Deaf geographies, and other worlds.
William Mager’s post on the Ouch! blog this morning deserves a read. Part of the commemorative events to mark the 100th anniversary of the UK’s entry into World War One, it highlights the ‘Untold Stories of Deaf people’ who enlisted, worked, farmed, and supported Britain through Wartime.
Setting aside my own feelings on the commemoration, which I’m sure I won’t be able to resist making explicitly clear later on in the week, the history represented by those Deaf lives is fascinating. Equally fascinating is how far wartime attitudes permeated society. In the Mager article, Norma McGilp suggests that
Deaf people walking along the road were told to stop by sentries. But when they continued to walk, they were shot… There are a number of stories about deaf people being randomly shot while walking home from work, cycling or generally getting on with life.
One of the main reasons was simply that they were Deaf, and so didn’t hear instructions to identify themselves. Eventually…
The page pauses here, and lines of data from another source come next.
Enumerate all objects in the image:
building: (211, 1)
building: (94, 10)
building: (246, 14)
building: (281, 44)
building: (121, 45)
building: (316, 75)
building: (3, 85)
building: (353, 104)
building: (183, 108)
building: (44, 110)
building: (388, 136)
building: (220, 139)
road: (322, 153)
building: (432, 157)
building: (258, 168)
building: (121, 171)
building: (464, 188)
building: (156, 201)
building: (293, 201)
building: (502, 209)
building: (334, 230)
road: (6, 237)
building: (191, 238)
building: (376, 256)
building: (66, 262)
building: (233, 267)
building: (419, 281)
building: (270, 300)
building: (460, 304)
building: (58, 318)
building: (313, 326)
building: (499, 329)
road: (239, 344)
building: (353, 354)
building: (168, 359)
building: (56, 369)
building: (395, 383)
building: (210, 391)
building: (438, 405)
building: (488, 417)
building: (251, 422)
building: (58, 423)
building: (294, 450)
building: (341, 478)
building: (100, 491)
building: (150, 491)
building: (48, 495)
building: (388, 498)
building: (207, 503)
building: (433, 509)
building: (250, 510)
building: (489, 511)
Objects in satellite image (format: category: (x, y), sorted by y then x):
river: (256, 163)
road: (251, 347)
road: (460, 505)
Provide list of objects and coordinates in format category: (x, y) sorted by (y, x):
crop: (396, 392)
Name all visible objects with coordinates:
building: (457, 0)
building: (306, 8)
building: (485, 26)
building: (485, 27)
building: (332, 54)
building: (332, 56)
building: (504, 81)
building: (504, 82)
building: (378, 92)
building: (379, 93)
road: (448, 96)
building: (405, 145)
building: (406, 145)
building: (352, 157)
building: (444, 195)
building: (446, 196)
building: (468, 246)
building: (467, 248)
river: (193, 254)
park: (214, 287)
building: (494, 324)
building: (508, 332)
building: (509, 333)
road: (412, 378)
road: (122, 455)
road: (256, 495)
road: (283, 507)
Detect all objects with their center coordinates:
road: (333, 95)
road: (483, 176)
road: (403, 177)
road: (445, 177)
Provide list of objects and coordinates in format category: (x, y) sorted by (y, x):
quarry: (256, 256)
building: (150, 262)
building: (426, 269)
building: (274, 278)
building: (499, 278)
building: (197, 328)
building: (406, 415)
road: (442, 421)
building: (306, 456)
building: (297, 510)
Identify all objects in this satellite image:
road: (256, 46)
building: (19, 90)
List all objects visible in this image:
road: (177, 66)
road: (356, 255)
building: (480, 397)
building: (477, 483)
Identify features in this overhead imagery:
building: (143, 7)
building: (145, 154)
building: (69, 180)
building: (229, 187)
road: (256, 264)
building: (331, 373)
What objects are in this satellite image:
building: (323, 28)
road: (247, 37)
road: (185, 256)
by September 1914, the British Deaf Times had published a set of guidelines warning its readers not to go out walking alone or near railway lines, stations and public buildings, and advised they be accompanied by a hearing person where possible.
These shooting incidents reminded me of a string of recent headlines, from stories in which Deaf people have either been shot, or tazed for failing to understand or respond to instructions from the ‘forces of order’ in an appropriate manner. I googled the subject:
You think it only happens in the States?
Oh, and here’s another from Canada which appeared on the Limping Chicken back in 2012:
That same article contains links to a second instance in which a Deaf ASL user was held in a choke hold for attempting to communicate.
Perhaps you can be forgiven for thinking it’s OK to shoot, electrocute, or choke someone in wartime. But now?
Is this ignorance? Certainly.
Or does it suggest that, perhaps, we in the West (at least) are not, in fact, living in a period of peace, but rather that we have allowed war to so permeate our every day lives that anyone who fails to fit to a very tight definition of ‘normal’ responses – deserves nothing more than death. Like it’s somehow ‘their fault’.
They were Deaf… now, because they were Deaf, most of them are Dead.
Deaf Studies, or any ‘Studies’ that highlights the importance of the diversity of humanity has never been needed by our society as much as it is now.